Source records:
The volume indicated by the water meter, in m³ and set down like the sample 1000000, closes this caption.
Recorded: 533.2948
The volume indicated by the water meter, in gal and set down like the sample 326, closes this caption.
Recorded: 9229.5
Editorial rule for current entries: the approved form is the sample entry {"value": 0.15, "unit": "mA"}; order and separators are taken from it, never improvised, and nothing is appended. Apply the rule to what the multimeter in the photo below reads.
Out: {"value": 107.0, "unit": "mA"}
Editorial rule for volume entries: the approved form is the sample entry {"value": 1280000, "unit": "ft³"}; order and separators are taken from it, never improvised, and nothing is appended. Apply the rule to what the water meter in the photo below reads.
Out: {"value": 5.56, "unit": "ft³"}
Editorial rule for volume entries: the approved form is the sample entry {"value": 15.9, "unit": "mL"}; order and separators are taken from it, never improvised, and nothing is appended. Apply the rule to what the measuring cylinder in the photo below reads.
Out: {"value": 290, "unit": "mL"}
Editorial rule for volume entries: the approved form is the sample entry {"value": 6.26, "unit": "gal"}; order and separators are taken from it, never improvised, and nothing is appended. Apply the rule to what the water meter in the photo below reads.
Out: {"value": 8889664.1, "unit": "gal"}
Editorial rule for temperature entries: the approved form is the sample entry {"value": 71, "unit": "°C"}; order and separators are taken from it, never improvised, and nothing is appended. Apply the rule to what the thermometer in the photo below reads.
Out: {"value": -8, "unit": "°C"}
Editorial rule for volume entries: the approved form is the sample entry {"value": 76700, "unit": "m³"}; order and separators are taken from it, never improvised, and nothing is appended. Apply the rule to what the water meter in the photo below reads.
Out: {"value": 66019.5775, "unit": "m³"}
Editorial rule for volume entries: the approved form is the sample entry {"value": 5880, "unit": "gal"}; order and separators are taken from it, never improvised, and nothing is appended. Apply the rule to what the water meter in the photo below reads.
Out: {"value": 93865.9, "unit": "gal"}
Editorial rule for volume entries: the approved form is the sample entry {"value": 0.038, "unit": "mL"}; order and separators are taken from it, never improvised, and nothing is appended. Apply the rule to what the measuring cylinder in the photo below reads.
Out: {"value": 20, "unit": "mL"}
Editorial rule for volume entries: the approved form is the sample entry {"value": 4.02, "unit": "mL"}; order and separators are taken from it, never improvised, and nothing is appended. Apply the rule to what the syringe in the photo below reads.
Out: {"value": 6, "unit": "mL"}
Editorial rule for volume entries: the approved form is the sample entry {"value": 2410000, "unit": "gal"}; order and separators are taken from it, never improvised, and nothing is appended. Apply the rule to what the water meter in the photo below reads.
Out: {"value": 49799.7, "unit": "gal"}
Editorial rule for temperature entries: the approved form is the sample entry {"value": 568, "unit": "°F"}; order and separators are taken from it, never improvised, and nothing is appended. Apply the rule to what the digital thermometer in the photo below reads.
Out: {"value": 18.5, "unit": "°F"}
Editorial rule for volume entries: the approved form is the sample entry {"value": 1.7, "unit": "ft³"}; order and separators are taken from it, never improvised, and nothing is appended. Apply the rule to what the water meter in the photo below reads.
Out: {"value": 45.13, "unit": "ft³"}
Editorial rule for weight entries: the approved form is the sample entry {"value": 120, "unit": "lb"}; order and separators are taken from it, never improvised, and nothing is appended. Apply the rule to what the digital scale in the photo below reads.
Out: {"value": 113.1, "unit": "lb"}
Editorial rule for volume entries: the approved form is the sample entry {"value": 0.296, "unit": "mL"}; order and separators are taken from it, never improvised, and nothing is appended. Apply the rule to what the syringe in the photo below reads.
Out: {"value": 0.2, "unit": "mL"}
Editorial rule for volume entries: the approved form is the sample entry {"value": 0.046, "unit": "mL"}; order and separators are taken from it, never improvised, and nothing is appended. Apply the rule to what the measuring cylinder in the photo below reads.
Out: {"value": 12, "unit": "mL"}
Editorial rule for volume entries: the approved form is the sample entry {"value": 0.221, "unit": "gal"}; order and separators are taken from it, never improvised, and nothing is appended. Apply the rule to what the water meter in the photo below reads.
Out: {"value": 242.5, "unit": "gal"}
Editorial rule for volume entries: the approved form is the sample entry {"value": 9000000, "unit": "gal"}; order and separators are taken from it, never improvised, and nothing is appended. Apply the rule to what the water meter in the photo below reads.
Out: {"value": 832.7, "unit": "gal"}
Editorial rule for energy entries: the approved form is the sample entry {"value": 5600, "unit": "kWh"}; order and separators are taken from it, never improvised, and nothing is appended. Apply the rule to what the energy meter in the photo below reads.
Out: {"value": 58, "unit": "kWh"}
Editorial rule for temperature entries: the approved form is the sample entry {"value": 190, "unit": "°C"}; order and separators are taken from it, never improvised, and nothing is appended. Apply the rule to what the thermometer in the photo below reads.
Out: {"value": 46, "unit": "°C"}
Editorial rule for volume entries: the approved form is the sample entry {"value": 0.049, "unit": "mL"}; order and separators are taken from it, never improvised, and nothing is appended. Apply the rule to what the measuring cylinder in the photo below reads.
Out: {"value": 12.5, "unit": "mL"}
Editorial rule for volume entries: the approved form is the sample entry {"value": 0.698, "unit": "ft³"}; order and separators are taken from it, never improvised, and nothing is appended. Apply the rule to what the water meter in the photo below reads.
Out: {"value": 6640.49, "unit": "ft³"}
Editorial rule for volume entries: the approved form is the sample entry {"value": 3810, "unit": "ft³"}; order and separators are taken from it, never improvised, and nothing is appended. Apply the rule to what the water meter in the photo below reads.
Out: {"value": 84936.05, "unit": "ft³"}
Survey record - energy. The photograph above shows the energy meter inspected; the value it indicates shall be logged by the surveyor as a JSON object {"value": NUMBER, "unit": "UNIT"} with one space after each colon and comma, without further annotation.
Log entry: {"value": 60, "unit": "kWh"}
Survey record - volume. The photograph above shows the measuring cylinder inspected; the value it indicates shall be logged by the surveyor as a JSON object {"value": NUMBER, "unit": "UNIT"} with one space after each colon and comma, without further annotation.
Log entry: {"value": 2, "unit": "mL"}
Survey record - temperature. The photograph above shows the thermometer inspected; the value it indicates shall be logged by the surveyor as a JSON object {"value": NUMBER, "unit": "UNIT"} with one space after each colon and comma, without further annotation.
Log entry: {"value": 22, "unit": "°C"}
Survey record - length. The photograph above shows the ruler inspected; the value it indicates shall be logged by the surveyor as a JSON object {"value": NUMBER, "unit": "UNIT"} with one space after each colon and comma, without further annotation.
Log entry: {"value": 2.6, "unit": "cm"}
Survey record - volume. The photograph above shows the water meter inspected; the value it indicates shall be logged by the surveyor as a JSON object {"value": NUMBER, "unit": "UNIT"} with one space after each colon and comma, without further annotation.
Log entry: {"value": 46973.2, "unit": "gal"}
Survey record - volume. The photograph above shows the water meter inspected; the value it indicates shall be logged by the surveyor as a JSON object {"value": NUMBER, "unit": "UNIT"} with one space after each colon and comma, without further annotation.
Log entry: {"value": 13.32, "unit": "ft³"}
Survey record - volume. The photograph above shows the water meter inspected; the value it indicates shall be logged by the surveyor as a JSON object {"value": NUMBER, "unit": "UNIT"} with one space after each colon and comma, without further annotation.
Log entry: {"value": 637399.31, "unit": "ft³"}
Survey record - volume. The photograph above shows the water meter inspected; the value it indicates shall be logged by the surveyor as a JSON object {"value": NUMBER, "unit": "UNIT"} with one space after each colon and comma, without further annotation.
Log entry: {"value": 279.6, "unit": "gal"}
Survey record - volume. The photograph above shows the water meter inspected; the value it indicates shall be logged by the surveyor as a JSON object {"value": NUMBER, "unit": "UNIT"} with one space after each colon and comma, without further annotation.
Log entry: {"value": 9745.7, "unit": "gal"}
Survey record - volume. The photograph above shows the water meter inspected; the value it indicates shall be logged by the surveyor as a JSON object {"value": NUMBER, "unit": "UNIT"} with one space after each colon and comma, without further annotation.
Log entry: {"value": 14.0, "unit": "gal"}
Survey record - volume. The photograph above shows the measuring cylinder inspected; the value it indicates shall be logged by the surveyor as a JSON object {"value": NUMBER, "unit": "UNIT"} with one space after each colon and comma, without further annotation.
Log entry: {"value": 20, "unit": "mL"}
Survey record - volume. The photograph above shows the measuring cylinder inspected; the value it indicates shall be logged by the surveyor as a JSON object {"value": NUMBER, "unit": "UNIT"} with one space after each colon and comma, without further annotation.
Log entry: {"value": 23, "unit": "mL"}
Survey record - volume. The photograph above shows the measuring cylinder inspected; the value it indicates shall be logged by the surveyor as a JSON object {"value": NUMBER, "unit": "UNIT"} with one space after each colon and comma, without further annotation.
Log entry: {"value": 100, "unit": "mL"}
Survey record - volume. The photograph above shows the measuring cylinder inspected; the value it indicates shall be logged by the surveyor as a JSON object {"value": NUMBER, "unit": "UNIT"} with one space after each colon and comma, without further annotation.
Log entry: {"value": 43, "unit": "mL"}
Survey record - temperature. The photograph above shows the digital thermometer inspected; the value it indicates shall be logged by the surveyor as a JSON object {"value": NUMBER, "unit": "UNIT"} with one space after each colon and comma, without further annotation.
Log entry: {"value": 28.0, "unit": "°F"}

*WHAT IS REQUIRED:* Determine the number of lines in the entries above that contain the string "down", treating uppercase and lowercase letters as distinct. State only that number.

*TASK ANSWER:* 2